Day of surgery rolls around (Monday 7/14), and I head off to the Dr.'s office alone. She's just taking out the cyst. No big deal. But wait a minute. I am directed to the Surgery Center's entrance. I was beginning to understand that they were going ALL THE WAY INTO MY ARM TO CUT THIS BOOGER OUT! Yikes. I knew it was serious when they traded me a hospital gown and a pair of ugly socks for my street clothes. And the ties were all broken off and it made it quite drafty.

OK, like I said, I'm no stranger to the OR. I kept waiting for the nurse to bring me a twilight drug, or start an IV, or something, but they never came with anything like that. They just walked me back into the Operating Room and told me to hop up on the operating table. Not my idea of fun. I have vague recollections of other OR's but I was soaking everything in first-hand this time. All the sterile instruments, the bright lights, the uncomfortable table. They did have something really neat, though! OR's are really cold, and they constantly bring you blankets from an oven somewhere. Well, this time they had a blanket that inflates with warm air and keeps you nice and toasty the whole time. I was really thankful for this in the beginning.

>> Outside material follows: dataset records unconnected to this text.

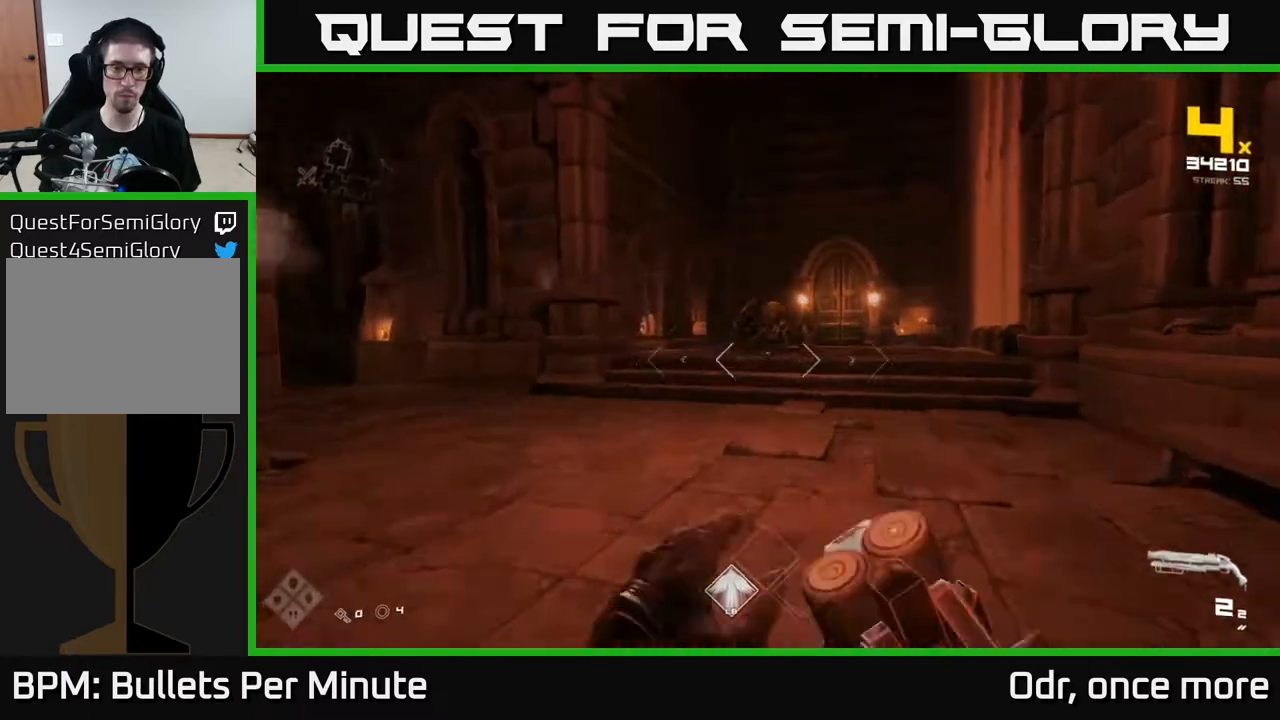
{"buttons": [], "left_stick": "up", "right_stick": "center", "events": [[217, "R2", "down"], [367, "R2", "up"]]}
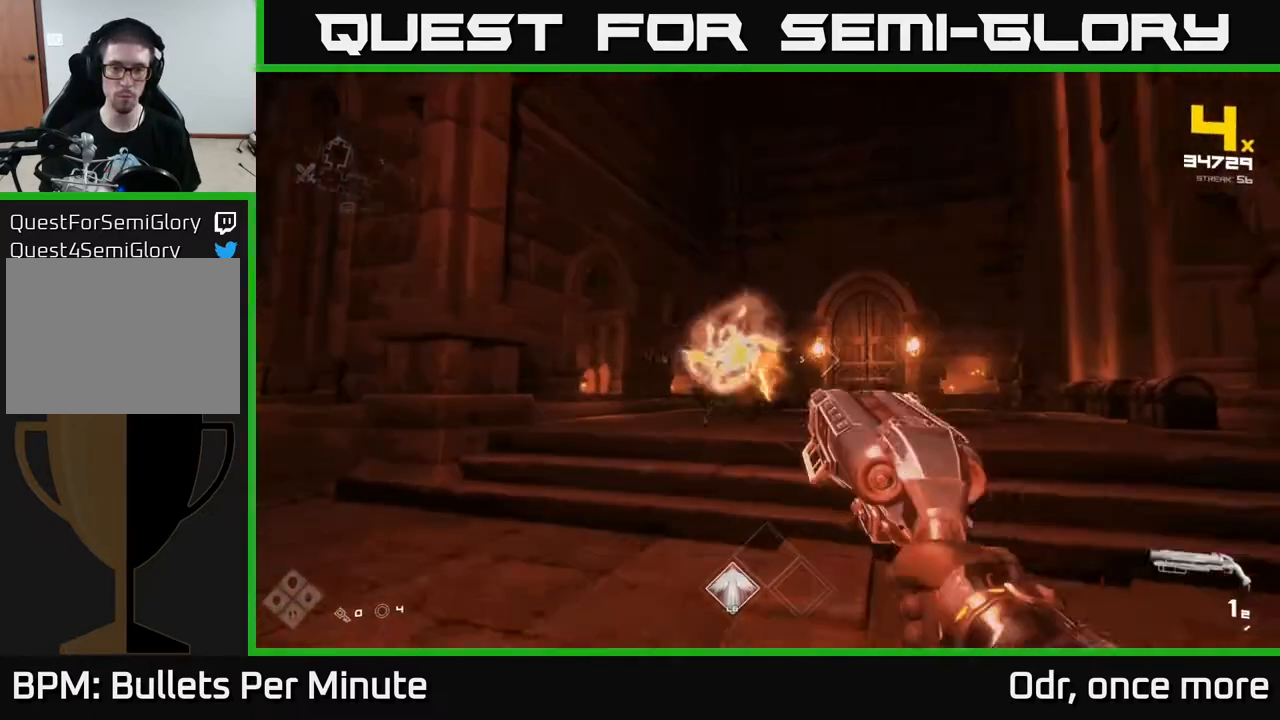
{"buttons": [], "left_stick": "up-right", "right_stick": "center", "events": [[17, "R2", "down"], [167, "R2", "up"], [217, "left_stick", "up-right"], [350, "R1", "down"], [483, "R1", "up"]]}
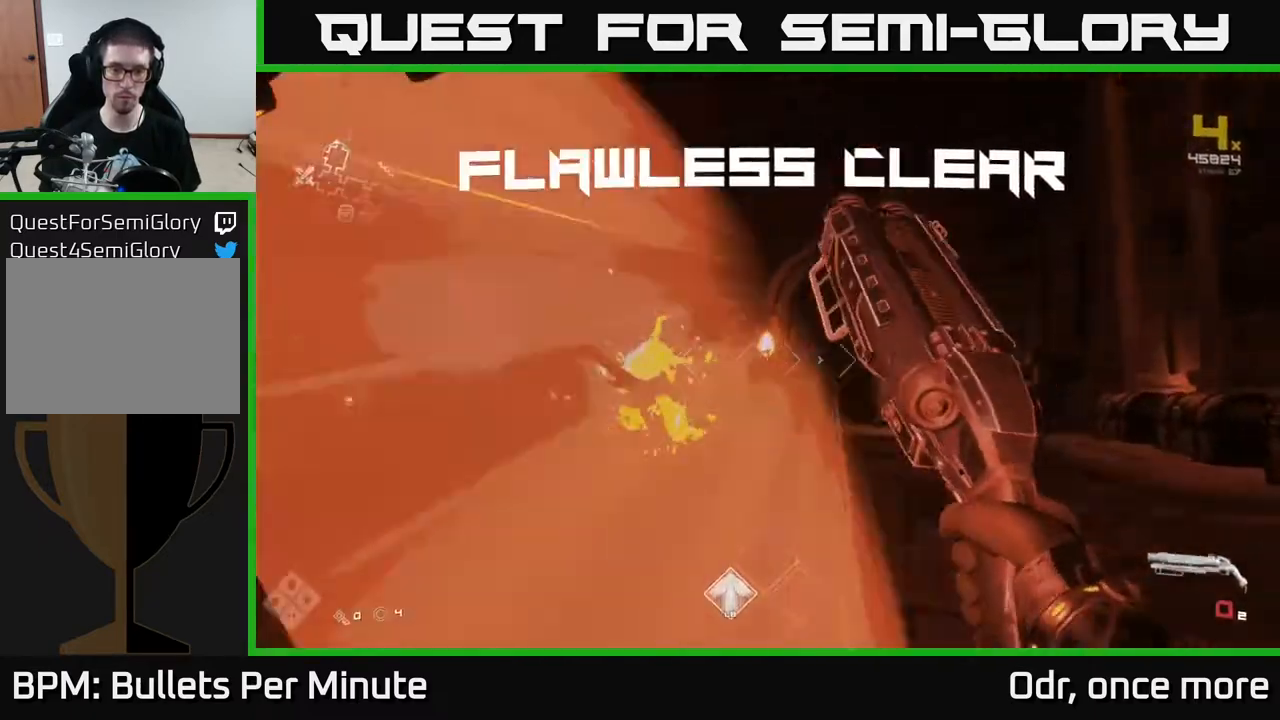
{"buttons": [], "left_stick": "up-right", "right_stick": "left", "events": [[83, "right_stick", "left"]]}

So after they strapped me to the table and covered me with blankets, they began to inject numbing agent into my arm. I made the mistake of looking over at my wrist, and it looked like they had injected a small lemon under my skin. And my fingers began to get all tingly. After a nice long arm bath with lots of soap and water, they were ready to cut me open. Luckily they placed a big drape over me so I couldn't see what they were doing. But I have to tell ya, NOT seeing what they were doing but feeling the dull tugging almost creeped me out. What was I thinking electing to stay awake for a surgery?? I still cringe when I think of the scraping I felt--no pain mind you--just a weird scraping on the bone. Really, people shouldn't be aware when their bones are being scraped. And I was no longer thankful for the warm air that was spreading over my body from the lovely air blanket. I think I broke out into a sweat. Now I know why they give you an amnesia drug when you sign up for a surgery. It prevents the nightmares.

OK, so I admit that I'm being a little dramatic. It's all for my story-telling effects. It really was strange knowing that they were cutting up my arm and I was completely aware of this and actually allowing it. The lengths we will go to to get rid of bumps! And getting a local was totally the way to go. I was able to drive myself to the surgery center, walk-in, walk-out, and drive myself back home. All in, the surgery took 10 minutes (this is from open wound to suture. I was actually at the hospital for several hours). All the fanfare of the sedation would have messed my day up for hours.

But, as with any surgery, I fail to think about the after effects when I'm not 100%. I didn't think about going without the use of my hand for days on end. It's a bummer, let me tell you. (Parker would agree, too! He has become my left arm!) I am glad to announce that I can finally type. And although I was happy to dodge the laundry in the beginning, I've realized that we don't have an infinite supply of clothes. Halle thought for a minute this morning that she was going to have to go commando! Lucky for me she had overlooked a few pair in her drawer!

Anyway, I left the surgery with a mean-looking wrist wrap. I took all that off today and my wrist looks really gross. I guess it's only been 4 days, but still. In one week from today I will go in to have the stitches removed. By then the reality that I traded in a bump for a scar will have hit me full-on. Brilliant!